DIRECTIONS -
The copy you print must match the listing exactly, with its pictures removed.

======

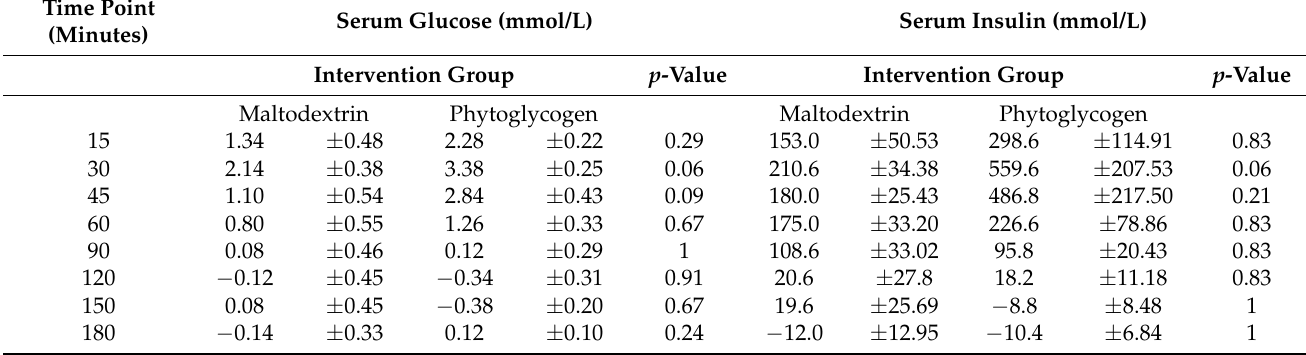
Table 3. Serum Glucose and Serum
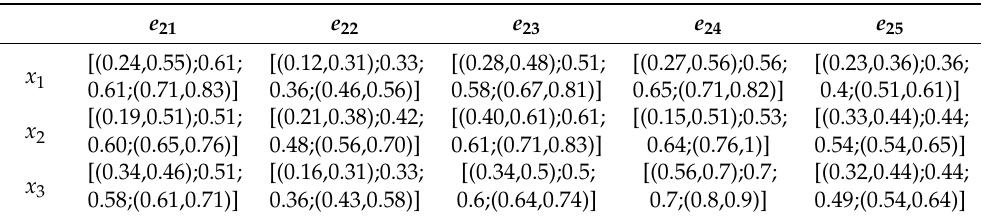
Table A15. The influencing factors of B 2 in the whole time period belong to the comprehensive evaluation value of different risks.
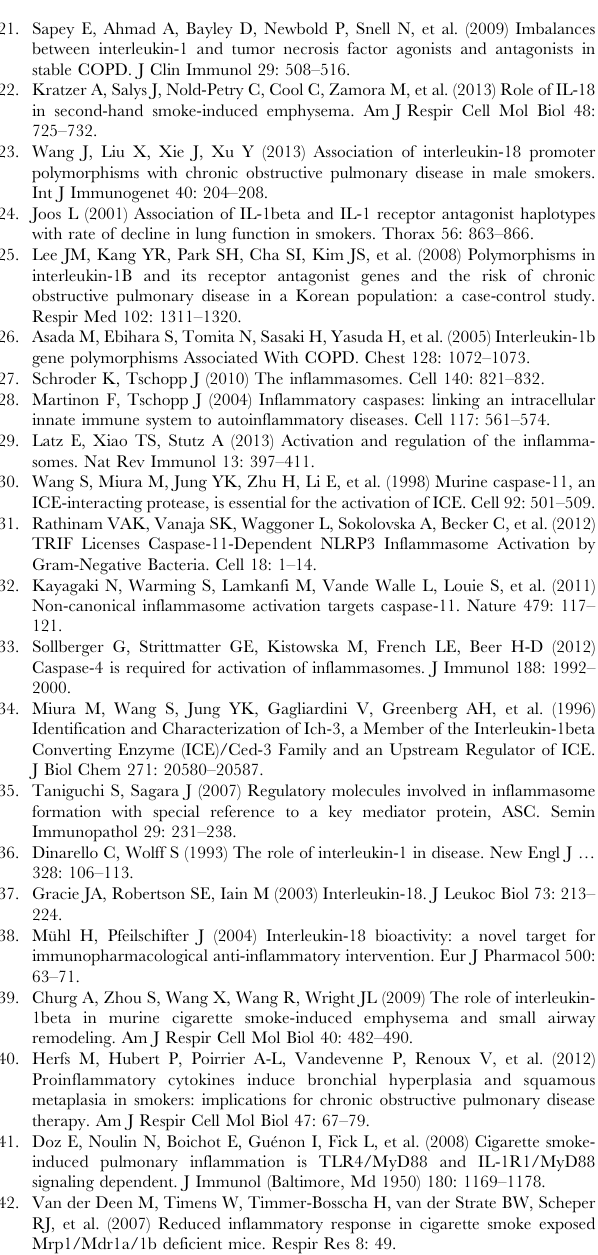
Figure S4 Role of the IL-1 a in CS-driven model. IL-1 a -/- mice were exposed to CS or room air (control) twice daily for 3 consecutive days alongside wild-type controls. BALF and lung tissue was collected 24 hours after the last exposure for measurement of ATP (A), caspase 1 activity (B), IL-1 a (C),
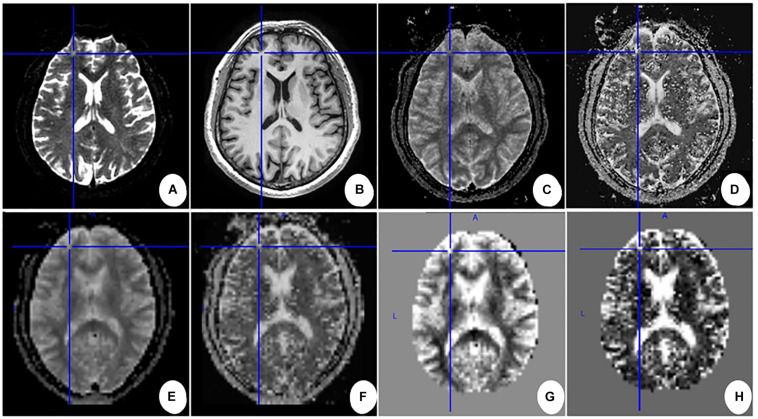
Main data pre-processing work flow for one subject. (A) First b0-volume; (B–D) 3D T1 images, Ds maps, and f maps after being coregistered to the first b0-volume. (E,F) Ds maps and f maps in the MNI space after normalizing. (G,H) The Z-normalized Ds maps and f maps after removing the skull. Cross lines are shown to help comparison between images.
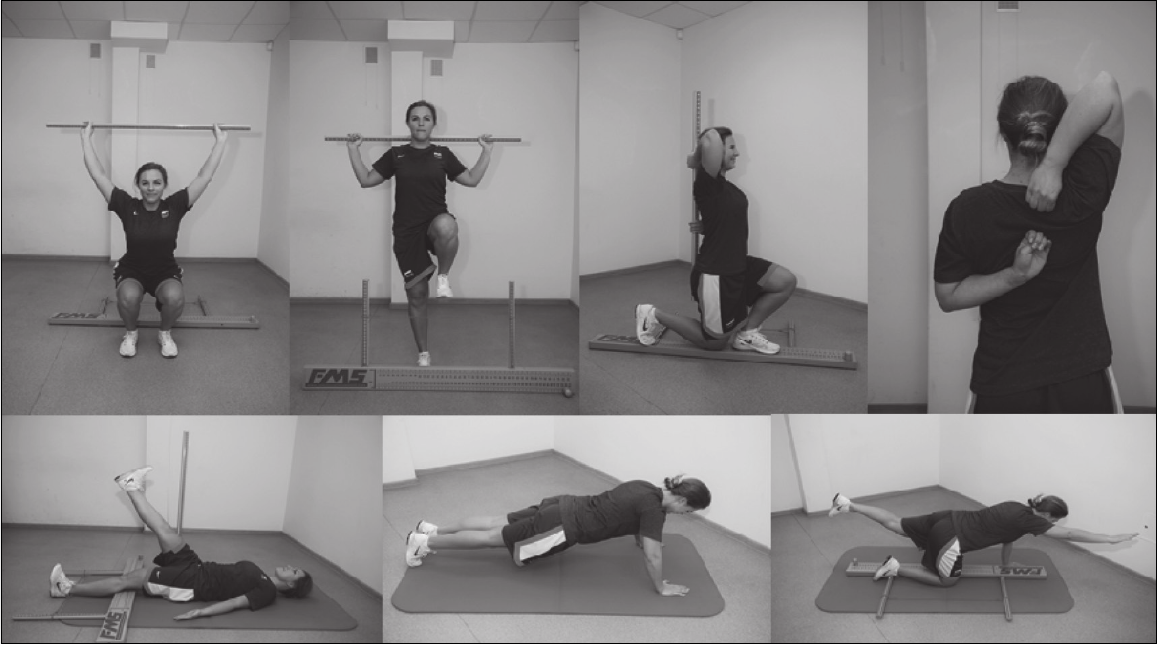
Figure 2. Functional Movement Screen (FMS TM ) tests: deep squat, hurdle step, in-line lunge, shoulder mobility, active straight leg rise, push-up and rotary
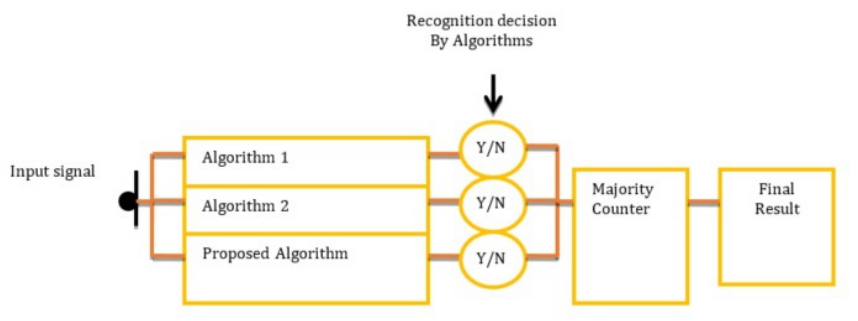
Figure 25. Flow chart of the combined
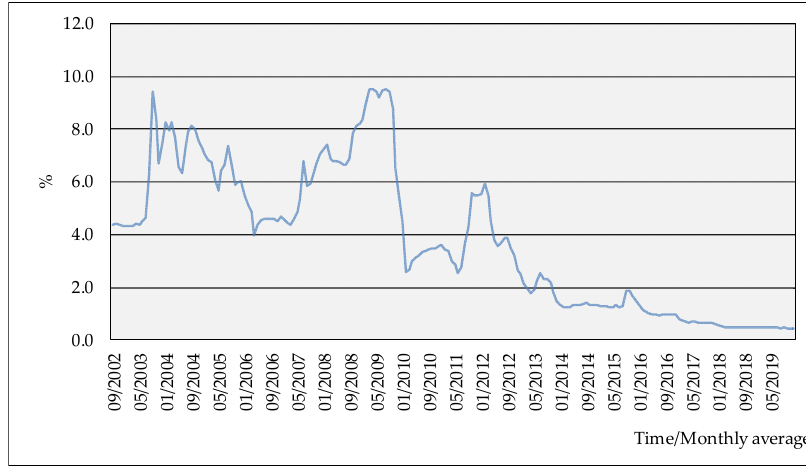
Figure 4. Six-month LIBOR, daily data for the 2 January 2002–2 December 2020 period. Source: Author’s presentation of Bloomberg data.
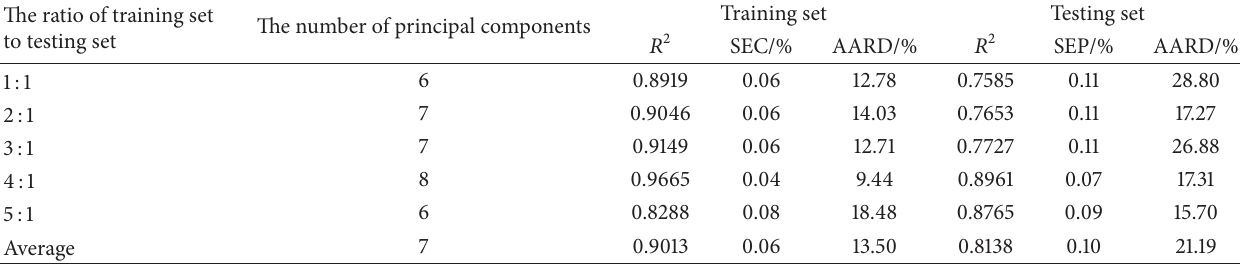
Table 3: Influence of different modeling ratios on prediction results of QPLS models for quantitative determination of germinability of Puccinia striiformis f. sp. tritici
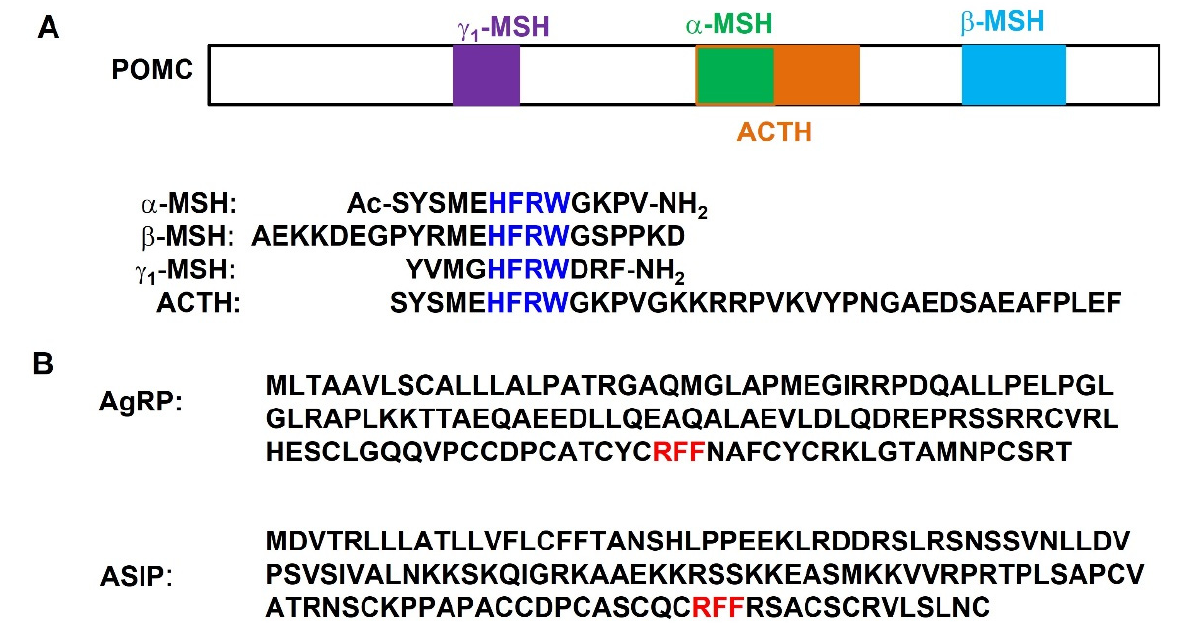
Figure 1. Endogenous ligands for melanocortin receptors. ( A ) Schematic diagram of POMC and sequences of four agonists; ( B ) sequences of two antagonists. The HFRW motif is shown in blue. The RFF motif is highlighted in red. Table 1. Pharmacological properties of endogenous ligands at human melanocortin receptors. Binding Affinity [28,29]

======

TASK SOLUTION -
Table 3. Serum Glucose and Serum
Table A15. The influencing factors of B 2 in the whole time period belong to the comprehensive evaluation value of different risks.
Figure S4 Role of the IL-1 a in CS-driven model. IL-1 a -/- mice were exposed to CS or room air (control) twice daily for 3 consecutive days alongside wild-type controls. BALF and lung tissue was collected 24 hours after the last exposure for measurement of ATP (A), caspase 1 activity (B), IL-1 a (C),
Main data pre-processing work flow for one subject. (A) First b0-volume; (B–D) 3D T1 images, Ds maps, and f maps after being coregistered to the first b0-volume. (E,F) Ds maps and f maps in the MNI space after normalizing. (G,H) The Z-normalized Ds maps and f maps after removing the skull. Cross lines are shown to help comparison between images.
Figure 2. Functional Movement Screen (FMS TM ) tests: deep squat, hurdle step, in-line lunge, shoulder mobility, active straight leg rise, push-up and rotary
Figure 25. Flow chart of the combined
Figure 4. Six-month LIBOR, daily data for the 2 January 2002–2 December 2020 period. Source: Author’s presentation of Bloomberg data.
Table 3: Influence of different modeling ratios on prediction results of QPLS models for quantitative determination of germinability of Puccinia striiformis f. sp. tritici
Figure 1. Endogenous ligands for melanocortin receptors. ( A ) Schematic diagram of POMC and sequences of four agonists; ( B ) sequences of two antagonists. The HFRW motif is shown in blue. The RFF motif is highlighted in red. Table 1. Pharmacological properties of endogenous ligands at human melanocortin receptors. Binding Affinity [28,29]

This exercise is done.